Moore wrote on Twitter yesterday that he had traveled to Washington for a CO2 Coalition meeting and had asked the administration to roll back EPA’s endangerment finding, which is the scientific underpinning for the agency’s climate rules.

"Thanks President Trump," he wrote. "I am in DC for a meeting of the CO2 Coalition founded by William Happer, who I admire greatly. CO2 is entirely beneficial. The EPA finding that CO2 is pollution must be reversed."

Undoing the Obama-era endangerment finding would mean overcoming a mountain of peer-reviewed climate science from some of the world’s top science agencies. It’s long been a goal of conservative groups, but the Trump administration has not taken any action.

In an interview with E&E News, Moore expanded on his tweet and said he traveled to D.C. to talk about the future direction of the CO2 Coalition, which will focus on "reaching out to the general public with the good news of CO2." The group recently hired its first full-time executive director, as well as a staff member dedicated to getting its members on more television, radio and online interviews.

Moore said Trump’s tweet boosts the visibility for his work and that of the CO2 Coalition. He said he was particularly pleased the president highlighted his use of the term "fake science."

Climate change is "not something that we should be hysterical about; it’s become too much like some kind of cult religion," he said. "There is nothing happening today that is worthy of hysteria or alarmism or crisis. It’s fake science, and it’s time that was called, and it’s got to end. Billions and billions of dollars are being wasted on this."

NASA and NOAA — some of the world’s pre-eminent science agencies — have closely tracked humanity’s warming of the planet, showing that it will have increasingly devastating effects for civilization, as well as plants and animals. Recent polls have shown increasing public concern about climate change, including among conservative Republicans.

Moore has spent recent weeks attacking the Green New Deal on Fox News, Twitter and climate denial blogs. A few days ago, he called Rep.

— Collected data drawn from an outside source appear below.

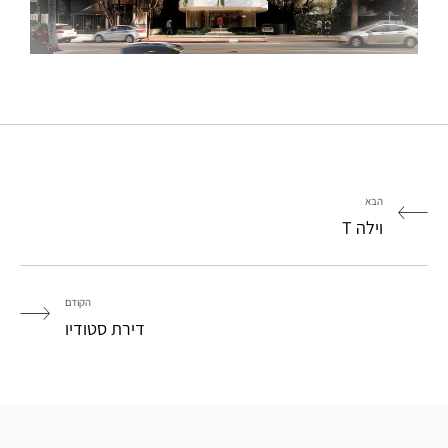
הבא
וילה T
הקודם
דירת סטודיו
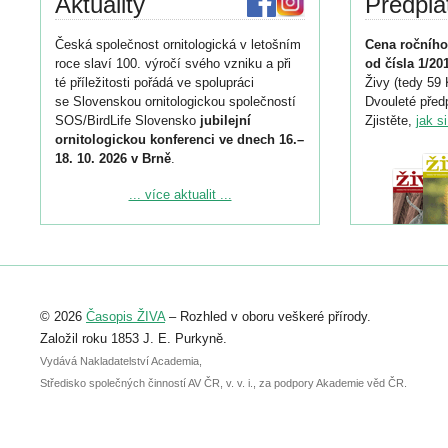
Aktuality
Předpla
Česká společnost ornitologická v letošním
Cena ročního
roce slaví 100. výročí svého vzniku a při
od čísla 1/20
té příležitosti pořádá ve spolupráci
Živy (tedy 59 
se Slovenskou ornitologickou společností
Dvouleté předp
SOS/BirdLife Slovensko
jubilejní
Zjistěte,
jak s
ornitologickou konferenci ve dnech 16.–
18. 10. 2026 v Brně
.
Podrobnější informace ke konferenci
... více aktualit ...
naleznete zde:
https://www.birdlife.cz/konference-2026/
Registrovat se můžete do 6. září.
Upozorňujeme, že termín pro odeslání
© 2026
Časopis ŽIVA
– Rozhled v oboru veškeré přírody.
abstraktu přihlášené přednášky nebo
posteru je už 30. června.
Založil roku 1853 J. E. Purkyně.
Vydává Nakladatelství Academia,
Středisko společných činností AV ČR, v. v. i., za podpory Akademie věd ČR.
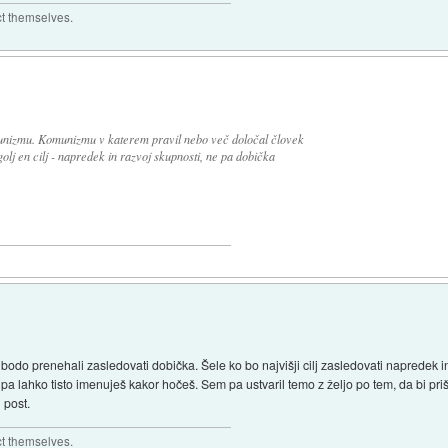
ct themselves.
unizmu. Komunizmu v katerem pravil nebo več določal človek
golj en cilj - napredek in razvoj skupnosti, ne pa dobička
odo prenehali zasledovati dobička. Šele ko bo najvišji cilj zasledovati napredek in 
 pa lahko tisto imenuješ kakor hočeš. Sem pa ustvaril temo z željo po tem, da bi p
 post.
ct themselves.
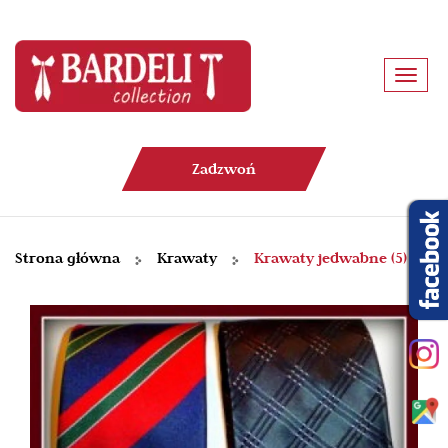
Toggl
navig
Zadzwoń
Strona główna
Krawaty
Krawaty jedwabne (5)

Alexandria Ocasio-Cortez (D-N.Y.), who crafted the Green New Deal concept, a "pompous little twit."

"I know my science, but I don’t speak in scientese when I’m on the TV. I know how to talk in plain language, so I say things like ‘pompous little twit’ and ‘fake science’ because I know everybody’s going to understand what I’m saying when I say things like that in plain language, the language of the people," he said.

But Judith Curry, a professor at the Georgia Institute of Technology’s School of Earth and Atmospheric Sciences whom Moore calls "one of the calmest and most intelligent voices on climate realism today," said his claims are so far outside climate science that it reflects poorly on the White House’s effort to review the issue.

Curry is among the small number of outside researchers who have been considered for the White House review. She’s also one of the few climate skeptics who has legitimate academic credentials and has published dozens of peer-reviewed papers in the field in mainstream science journals.

"This does not help the more serious issue of trying to evaluate this whole thing in a more rigorous way," she said.